▶ [REQUIRED WORK]
Could you lay out every line of the records below as a numbered list, skipping blank lines and leaving out the pictures?

►

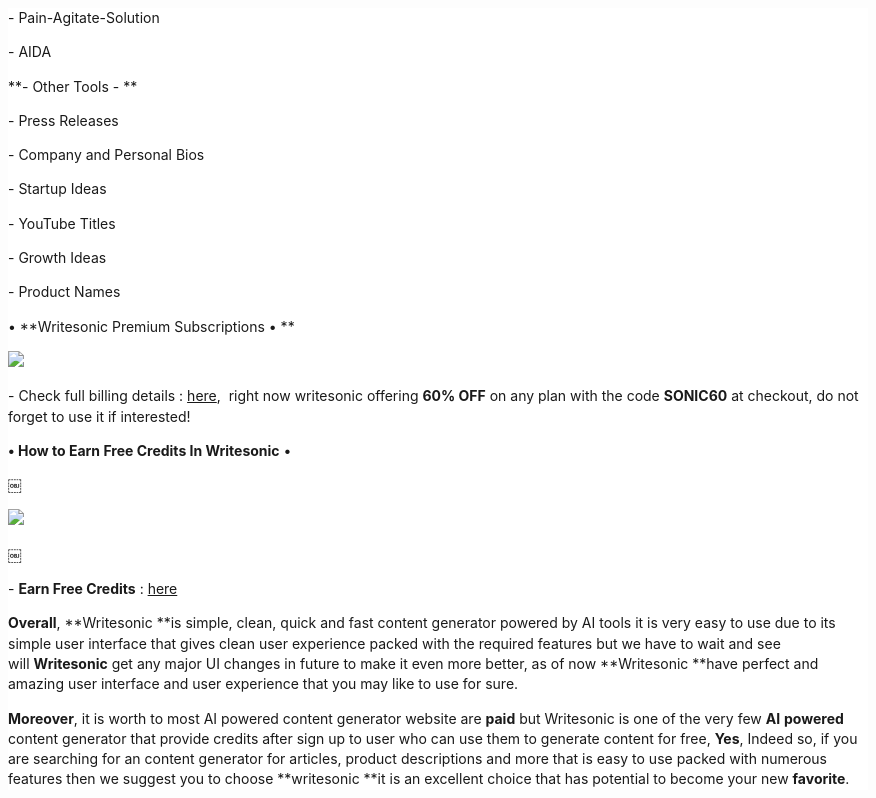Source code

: 
\- Pain-Agitate-Solution

\- AIDA

  

**\- Other Tools - **

  

\- Press Releases

\- Company and Personal Bios

\- Startup Ideas

\- YouTube Titles

\- Growth Ideas

\- Product Names

  

• **Writesonic Premium Subscriptions • **

  

 [![](https://lh3.googleusercontent.com/-hbHaW05GlLI/YMY3dDuQc4I/AAAAAAAAE3M/pZEL6jqe3lMELFYbPuUvtTkZtzMEXxdgwCLcBGAsYHQ/s1600/1623603042739750-12.png)](https://lh3.googleusercontent.com/-hbHaW05GlLI/YMY3dDuQc4I/AAAAAAAAE3M/pZEL6jqe3lMELFYbPuUvtTkZtzMEXxdgwCLcBGAsYHQ/s1600/1623603042739750-12.png) 

  

\- Check full billing details : [here](https://writesonic.com/earn-credits),  right now writesonic offering **60% OFF** on any plan with the code **SONIC60** at checkout, do not forget to use it if interested! 

  

**• How to Earn Free Credits In Writesonic** •

￼

 [![](https://lh3.googleusercontent.com/-VwuyOqUh2II/YMY3YUvxS_I/AAAAAAAAE3I/1gSbfCm3nRs1NrWqqIgbAG9l32EhguRrgCLcBGAsYHQ/s1600/1623603031468219-13.png)](https://lh3.googleusercontent.com/-VwuyOqUh2II/YMY3YUvxS_I/AAAAAAAAE3I/1gSbfCm3nRs1NrWqqIgbAG9l32EhguRrgCLcBGAsYHQ/s1600/1623603031468219-13.png) 

￼

\- **Earn Free Credits** : [here](https://writesonic.com/earn-credits) 

  

**Overall**, **Writesonic **is simple, clean, quick and fast content generator powered by AI tools it is very easy to use due to its simple user interface that gives clean user experience packed with the required features but we have to wait and see will **Writesonic** get any major UI changes in future to make it even more better, as of now **Writesonic **have perfect and amazing user interface and user experience that you may like to use for sure.   

  

**Moreover**, it is worth to most AI powered content generator website are **paid** but Writesonic is one of the very few **AI** **powered** content generator that provide credits after sign up to user who can use them to generate content for free, **Yes**, Indeed so, if you are searching for an content generator for articles, product descriptions and more that is easy to use packed with numerous features then we suggest you to choose **writesonic **it is an excellent choice that has potential to become your new **favorite**. 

◄

▶ [FINISHED TASK]
1. Source code
2. : 
3. \- Pain-Agitate-Solution
4. \- AIDA
5. **\- Other Tools - **
6. \- Press Releases
7. \- Company and Personal Bios
8. \- Startup Ideas
9. \- YouTube Titles
10. \- Growth Ideas
11. \- Product Names
12. • **Writesonic Premium Subscriptions • **
13.  [![](https://lh3.googleusercontent.com/-hbHaW05GlLI/YMY3dDuQc4I/AAAAAAAAE3M/pZEL6jqe3lMELFYbPuUvtTkZtzMEXxdgwCLcBGAsYHQ/s1600/1623603042739750-12.png)](https://lh3.googleusercontent.com/-hbHaW05GlLI/YMY3dDuQc4I/AAAAAAAAE3M/pZEL6jqe3lMELFYbPuUvtTkZtzMEXxdgwCLcBGAsYHQ/s1600/1623603042739750-12.png) 
14. \- Check full billing details : [here](https://writesonic.com/earn-credits),  right now writesonic offering **60% OFF** on any plan with the code **SONIC60** at checkout, do not forget to use it if interested! 
15. **• How to Earn Free Credits In Writesonic** •
16.  [![](https://lh3.googleusercontent.com/-VwuyOqUh2II/YMY3YUvxS_I/AAAAAAAAE3I/1gSbfCm3nRs1NrWqqIgbAG9l32EhguRrgCLcBGAsYHQ/s1600/1623603031468219-13.png)](https://lh3.googleusercontent.com/-VwuyOqUh2II/YMY3YUvxS_I/AAAAAAAAE3I/1gSbfCm3nRs1NrWqqIgbAG9l32EhguRrgCLcBGAsYHQ/s1600/1623603031468219-13.png) 
17. \- **Earn Free Credits** : [here](https://writesonic.com/earn-credits) 
18. **Overall**, **Writesonic **is simple, clean, quick and fast content generator powered by AI tools it is very easy to use due to its simple user interface that gives clean user experience packed with the required features but we have to wait and see will **Writesonic** get any major UI changes in future to make it even more better, as of now **Writesonic **have perfect and amazing user interface and user experience that you may like to use for sure.   
19. **Moreover**, it is worth to most AI powered content generator website are **paid** but Writesonic is one of the very few **AI** **powered** content generator that provide credits after sign up to user who can use them to generate content for free, **Yes**, Indeed so, if you are searching for an content generator for articles, product descriptions and more that is easy to use packed with numerous features then we suggest you to choose **writesonic **it is an excellent choice that has potential to become your new **favorite**. 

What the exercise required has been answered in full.